VOTRE OBJECTIF:
Rédigez la suite du texte sur l'objectivité en sciences sociales, en commençant juste après sa dernière phrase.

++++ TEXTE ++++

Raul Magni-Berton, Professeur de science politique à Sciences Po Grenoble et au laboratoire Pacte
Comment définiriez-vous l’objectivité en sciences sociales ?
En sciences sociales, comme dans toutes les sciences, l’objectivité dépend de la qualité des preuves qui sont apportées. Bien qu’en sciences sociales la qualité des preuves soit globalement moins bonne que dans les sciences naturelles, il y a régulièrement des « vérités » qu’il est très difficile de contester, parce qu’il y a de nombreuses preuves hétérogènes et convergentes.

++++ ENSEMBLE D'ENTRÉES ++++

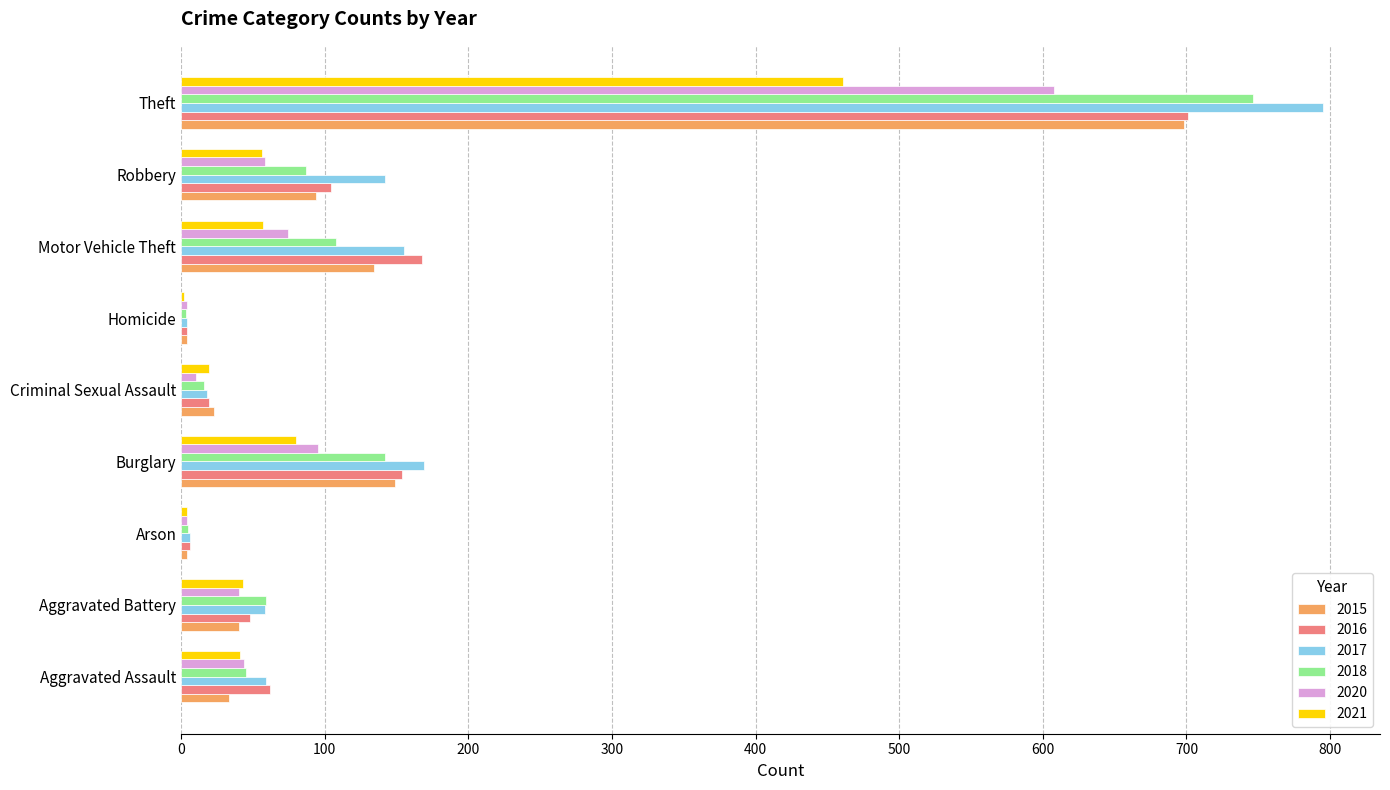

What is the maximum value shown in the chart?

795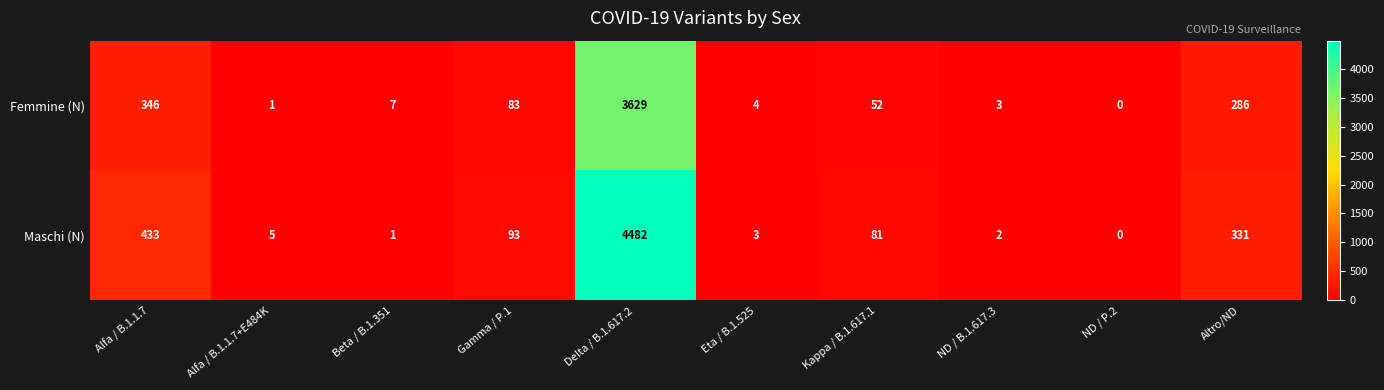

List the series in order of their peak value, highest first.

Maschi (N), Femmine (N)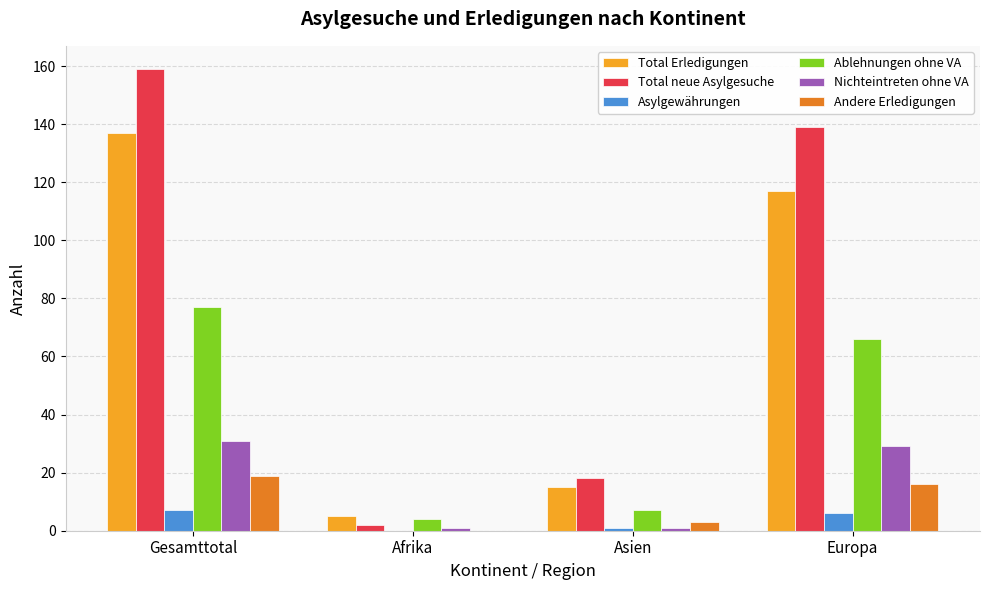

Which label corresponds to the largest value in the chart?

Gesamttotal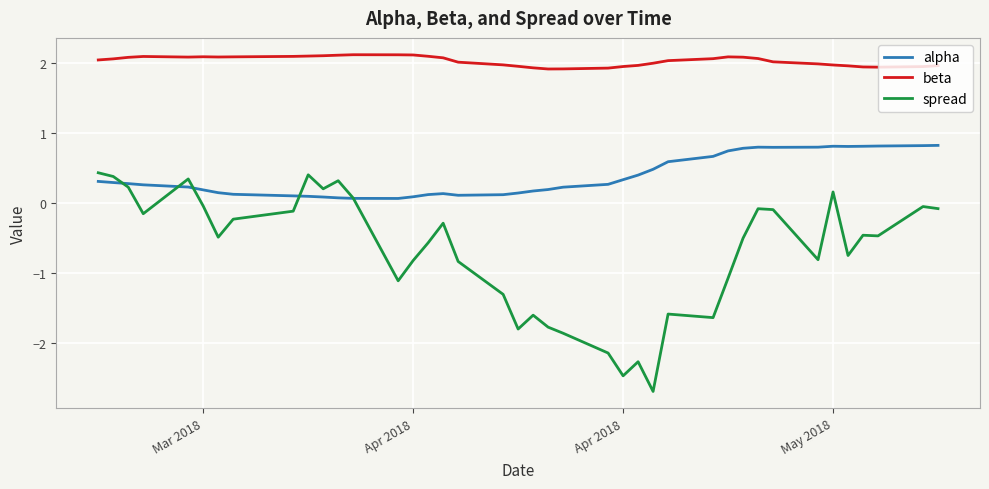

Which series has the largest total across all categories?

beta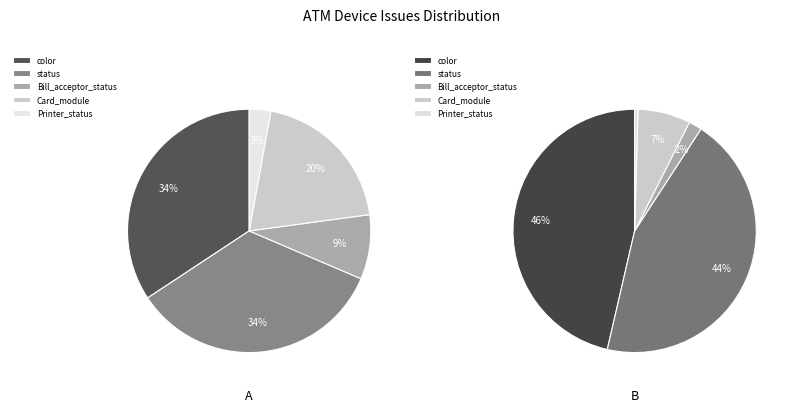

Is the sum of 6 and 9 greater than half?

No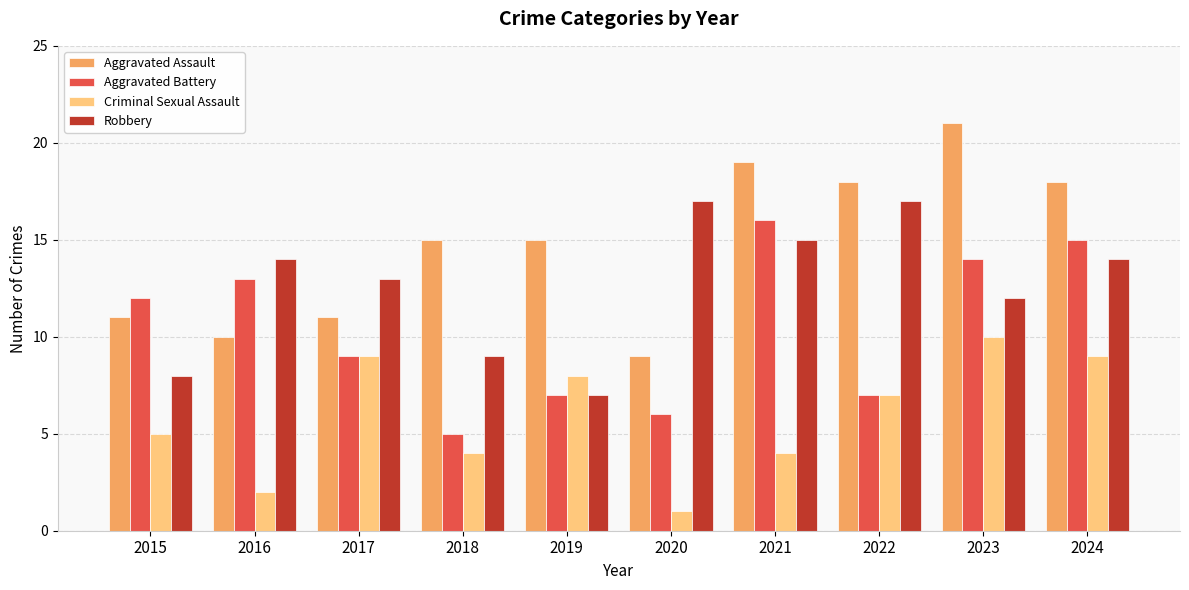

What is the minimum value shown in the chart?

1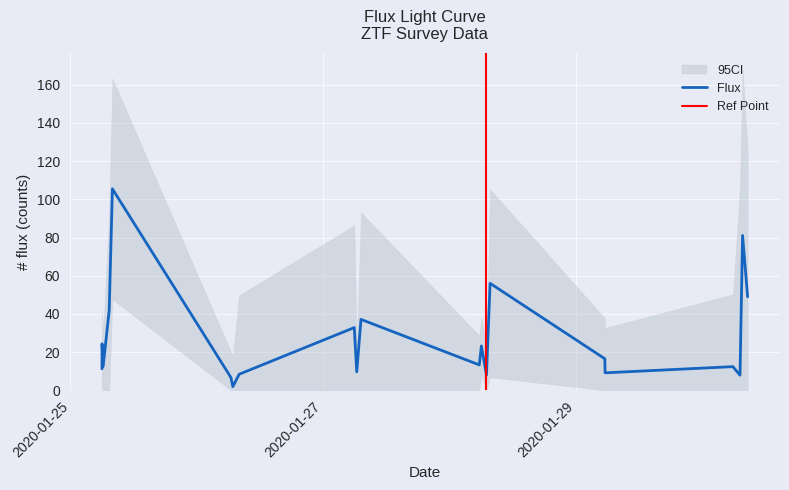

Rank the categories by flux value from lowest to highest.

7, 6, 19, 14, 8, 17, 10, 0, 1, 18, 3, 12, 16, 13, 2, 9, 11, 4, 21, 15, 20, 5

++++

RÉPONSE ATTENDUE:
Ainsi, par exemple, il est attesté que le succès des révolution violentes, plus que sur les injustices, repose sur une forte pauvreté qui pousse les individus à chercher un revenu à travers des activités paramilitaires. Ceci est cohérent avec des études quantitatives : pauvreté et chômage sont des facteurs lourds du déclenchement de guerres civiles, associées à des revenus concentrés dans quelques mains. Dans les enquêtes par sondages, également, le sentiment d’injustice joue moins sur l’engagement dans des activités violentes, que la pauvreté et la volonté d’avoir un revenu. Enfin, les enquêtes ethnographiques montrent que, dans les guerres civiles, les combattants n’ont souvent pas d’hostilité envers les membres du camp d’en-face, voire parfois qu’ils y connaissent des amis et des membres de la famille.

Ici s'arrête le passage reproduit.